In the phreg_rct documentation, what does the function use when the RCT argument is set to false?

Supplied text START

Lu-Tsiatis More Efficient Log-Rank for Randomized studies with baseline covariates

Efficient implementation of the Lu-Tsiatis improvement using baseline covariates, extended to competing risks and recurrent events. Results almost equivalent with the speffSurv function of the speff2trial function in the survival case. A dynamic censoring augmentation regression is also computed to gain even more from the censoring augmentation. Furhter, we also deal with twostage randomizations. The function was implemented to deal with recurrent events (start,stop) + cluster, and more examples in vignette.

phreg_rct(
  formula,
  data,
  cause = 1,
  cens.code = 0,
  typesR = c("R0", "R1", "R01"),
  typesC = c("C", "dynC"),
  augmentR0 = NULL,
  augmentR1 = NULL,
  augmentC = NULL,
  treat.model = ~+1,
  RCT = TRUE,
  weight.var = NULL,
  km = TRUE,
  level = 0.95,
  cens.model = NULL,
  estpr = 1,
  pi0 = 0.5,
  ...
)

Arguments

formula

formula with 'Surv' or 'Event' outcome (see coxph) and treatment (randomization 0/1)

data

data frame

cause

to use for competing risks, recurrent events data

cens.code

to use for competing risks, recurrent events data

typesR

augmentations used for randomization

typesC

augmentations used for censoring

augmentR0

formula for the randomization augmentation (~age+sex)

augmentR1

formula for the randomization augmentation (~age+sex)

augmentC

formula for the censoring augmentation (~age+sex)

treat.model

propensity score model, default is ~+1, assuming RCT study

RCT

if false will use propensity score adjustment

weight.var

in case of twostage randomization, this variable is 1 for the treatment times,

km

use Kaplan-Meier for the censoring weights (stratified on treatment)

level

of confidence intervals

cens.model,

default is censoring model ~strata(treatment) but any model can be used to make censoring martingales

estpr

estimates propensity scores

pi0

possible fixed propoensity scores for randomizations

...

Additional arguments to phreg function

References

Lu, Tsiatis (2008), Improving the efficiency of the log-rank test using auxiliary covariates, Biometrika, 679--694 Scheike (2024), WIP, Two-stage randomization for recurrent events,

Author

Thomas Scheike

Examples

## Lu, Tsiatis simulation
data <- mets:::simLT(0.7,100)
dfactor(data) <- Z.f~Z

out <- phreg_rct(Surv(time,status)~Z.f,data=data,augmentR0=~X,augmentC=~factor(Z):X)
summary(out)
#>                 Estimate   Std.Err       2.5%     97.5%   P-value
#> Marginal-Z.f1 0.17228267 0.2727585 -0.3623143 0.7068796 0.5276282
#> R0_C:Z.f1     0.10449281 0.2236195 -0.3337933 0.5427790 0.6402999
#> R0_dynC:Z.f1  0.02207617 0.2193279 -0.4077986 0.4519509 0.9198253
#> attr(,"class")
#> [1] "summary.phreg_rct"

Supplied text END
Supplied information START

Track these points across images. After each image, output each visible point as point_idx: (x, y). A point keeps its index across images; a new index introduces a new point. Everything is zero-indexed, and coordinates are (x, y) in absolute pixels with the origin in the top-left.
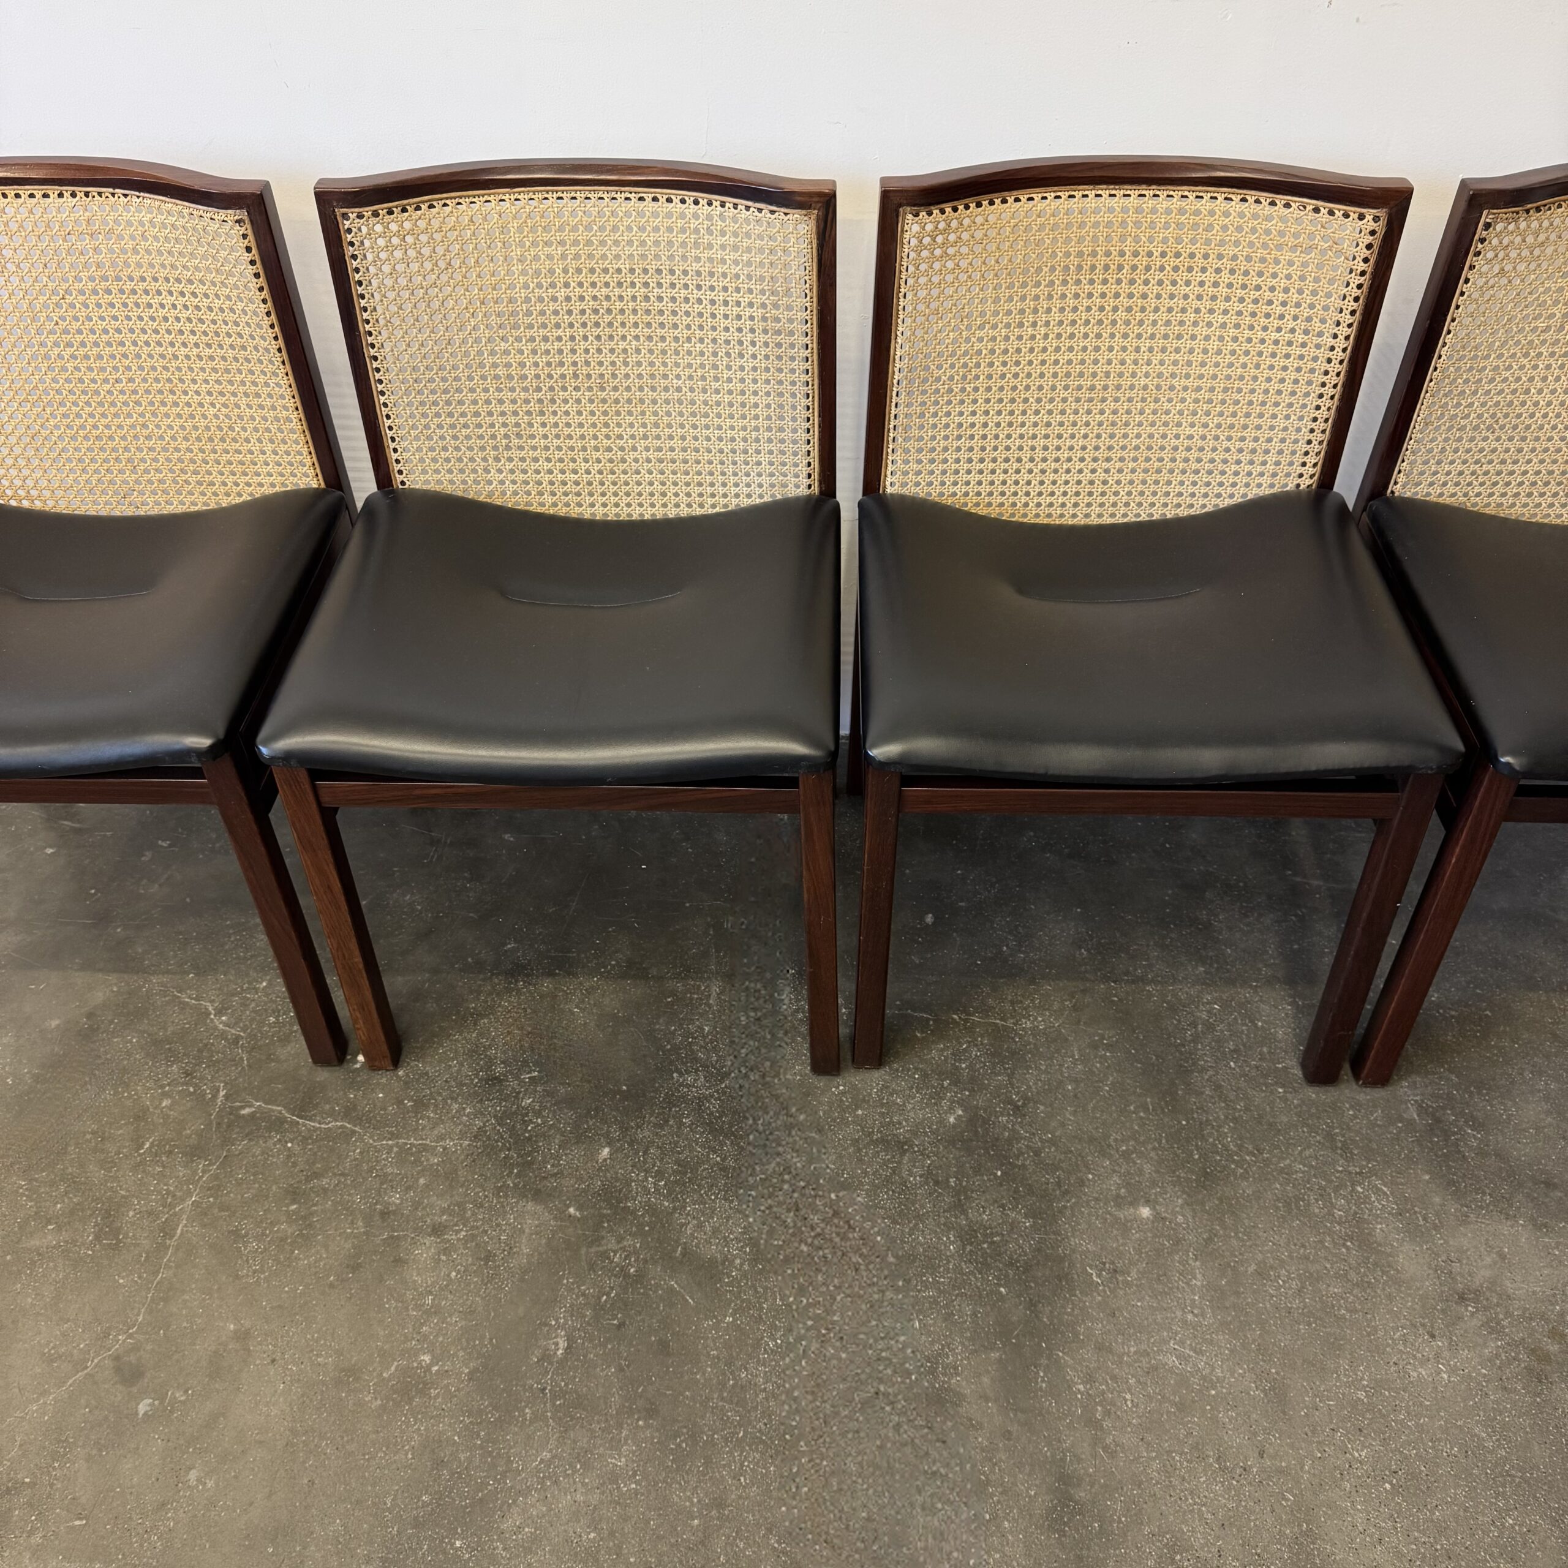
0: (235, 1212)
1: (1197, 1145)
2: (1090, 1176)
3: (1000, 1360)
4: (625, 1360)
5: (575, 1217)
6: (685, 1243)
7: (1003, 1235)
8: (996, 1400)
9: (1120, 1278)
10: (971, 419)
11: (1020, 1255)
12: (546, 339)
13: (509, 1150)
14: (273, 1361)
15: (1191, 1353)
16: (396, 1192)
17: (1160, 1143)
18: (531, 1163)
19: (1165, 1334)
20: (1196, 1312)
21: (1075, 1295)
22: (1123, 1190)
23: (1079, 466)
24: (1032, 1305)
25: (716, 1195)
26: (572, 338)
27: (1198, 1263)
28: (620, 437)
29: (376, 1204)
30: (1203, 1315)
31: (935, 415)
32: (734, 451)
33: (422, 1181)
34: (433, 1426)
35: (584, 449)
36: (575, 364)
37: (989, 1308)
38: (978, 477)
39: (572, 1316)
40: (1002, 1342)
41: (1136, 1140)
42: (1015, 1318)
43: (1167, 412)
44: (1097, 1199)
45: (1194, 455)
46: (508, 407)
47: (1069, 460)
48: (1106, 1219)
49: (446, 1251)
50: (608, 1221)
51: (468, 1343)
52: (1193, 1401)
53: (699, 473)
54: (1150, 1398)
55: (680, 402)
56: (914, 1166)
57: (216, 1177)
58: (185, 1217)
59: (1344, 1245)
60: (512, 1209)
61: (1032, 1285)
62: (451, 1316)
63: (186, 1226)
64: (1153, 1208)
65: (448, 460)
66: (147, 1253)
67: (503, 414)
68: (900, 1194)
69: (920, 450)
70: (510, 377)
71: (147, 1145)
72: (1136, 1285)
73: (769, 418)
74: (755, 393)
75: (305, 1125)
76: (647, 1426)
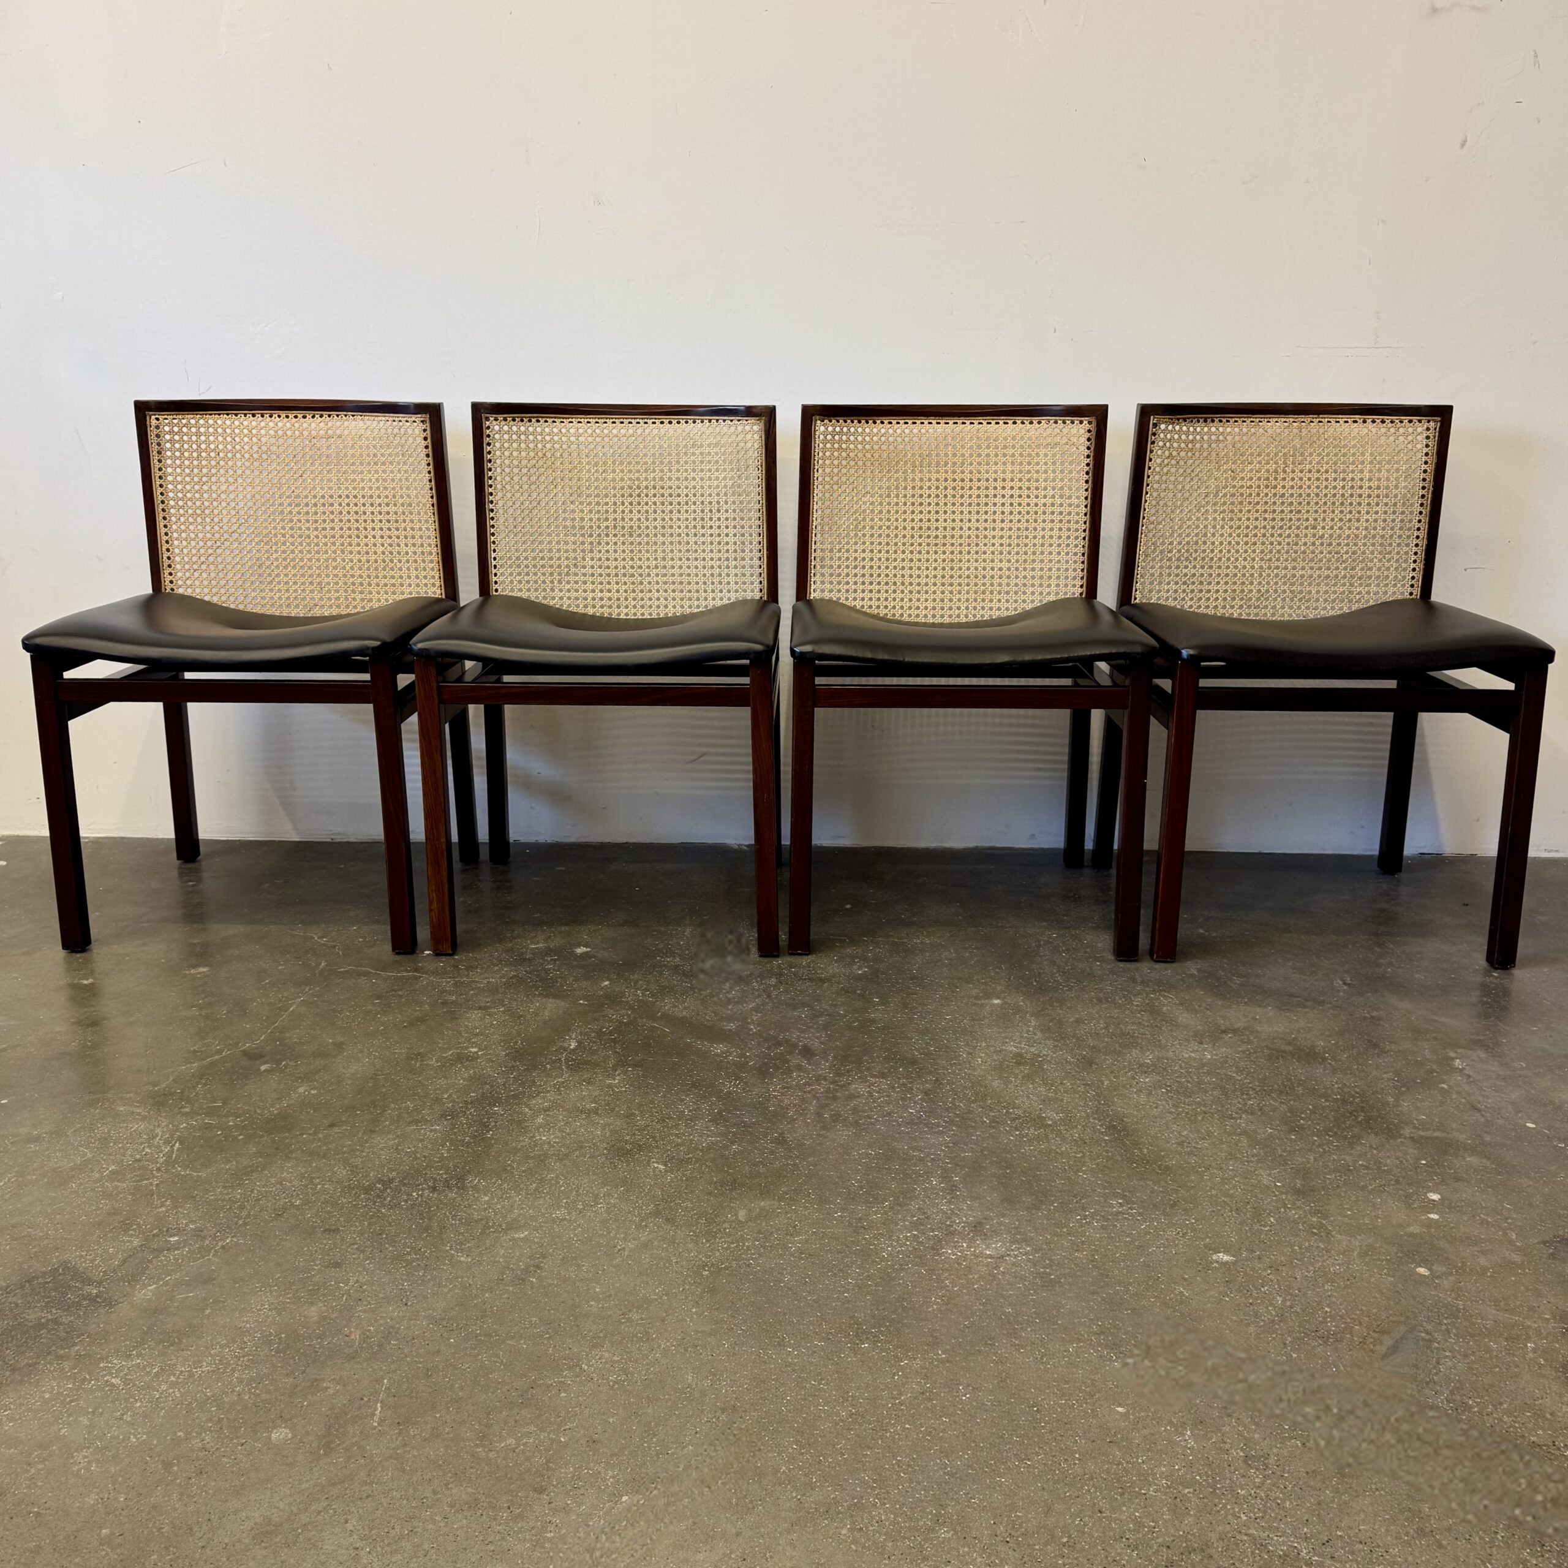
10: (862, 555)
12: (598, 503)
23: (933, 588)
26: (615, 503)
28: (640, 567)
31: (840, 551)
32: (712, 575)
35: (617, 575)
36: (615, 519)
38: (869, 595)
43: (985, 553)
45: (1004, 581)
46: (571, 547)
47: (927, 584)
53: (690, 591)
55: (680, 543)
65: (528, 582)
67: (567, 551)
69: (831, 575)
70: (573, 527)
73: (735, 551)
74: (727, 535)
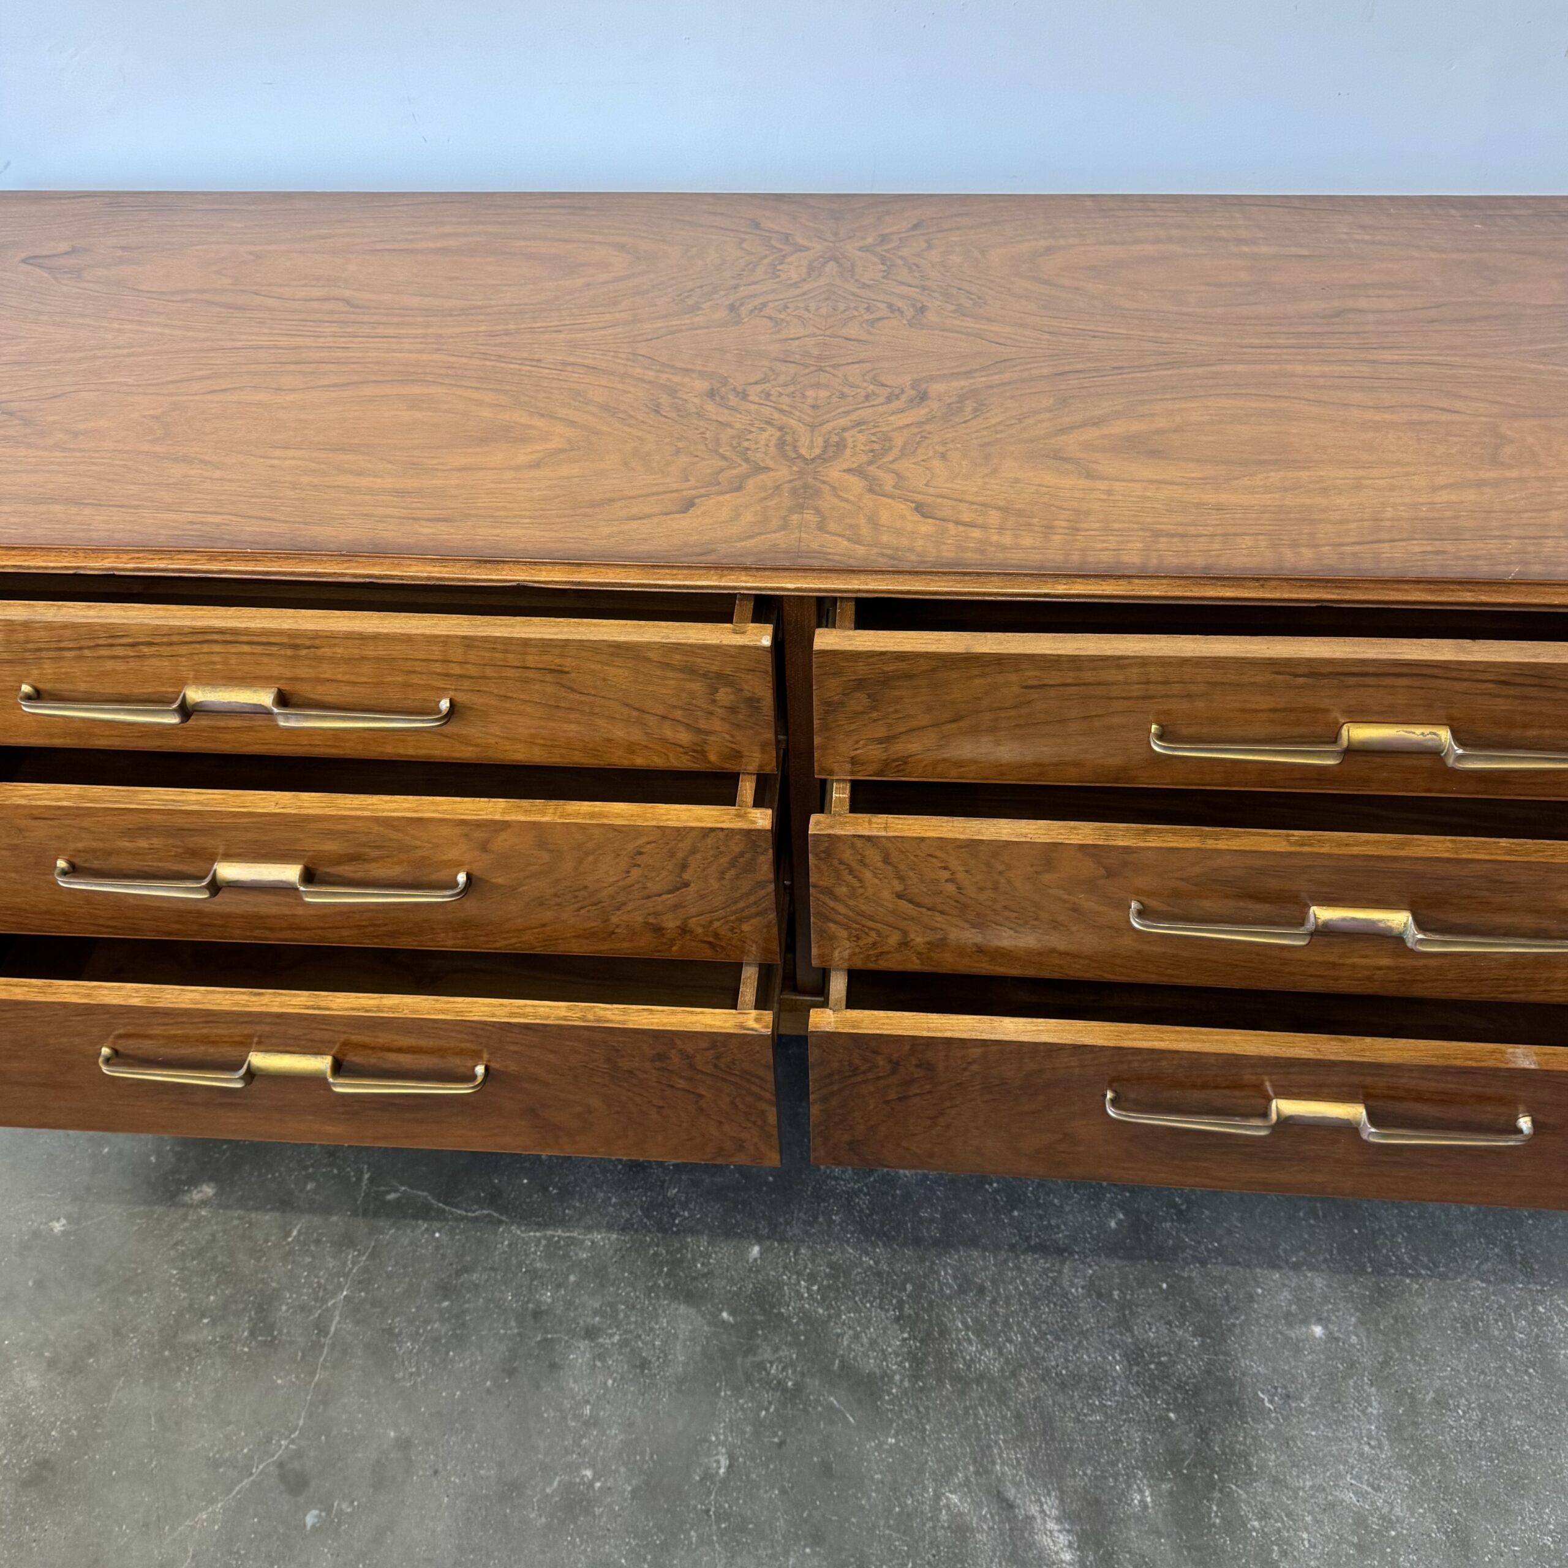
0: (387, 1309)
1: (1369, 1257)
2: (1260, 1291)
3: (1171, 1493)
4: (789, 1481)
5: (729, 1322)
6: (842, 1356)
7: (1170, 1355)
8: (1169, 1536)
9: (1293, 1405)
11: (1189, 1378)
13: (658, 1245)
14: (436, 1472)
15: (1369, 1489)
16: (547, 1289)
17: (1331, 1253)
18: (681, 1261)
19: (1341, 1467)
20: (1373, 1443)
21: (1247, 1423)
22: (1294, 1307)
24: (1203, 1433)
25: (871, 1303)
27: (1373, 1389)
29: (528, 1302)
30: (1380, 1447)
33: (572, 1278)
34: (599, 1547)
37: (1158, 1435)
39: (732, 1431)
40: (1173, 1473)
41: (1305, 1250)
42: (1186, 1447)
44: (1267, 1317)
48: (1277, 1339)
49: (601, 1357)
50: (762, 1329)
51: (629, 1459)
52: (1373, 1543)
54: (1328, 1539)
56: (1075, 1276)
57: (365, 1270)
58: (337, 1313)
59: (1526, 1371)
60: (664, 1312)
61: (1203, 1410)
62: (610, 1427)
63: (339, 1323)
64: (1325, 1328)
66: (303, 1352)
68: (1062, 1307)
71: (295, 1233)
72: (1311, 1413)
75: (451, 1213)
76: (815, 1554)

Supplied information END

* Written answer:
Propensity score adjustment.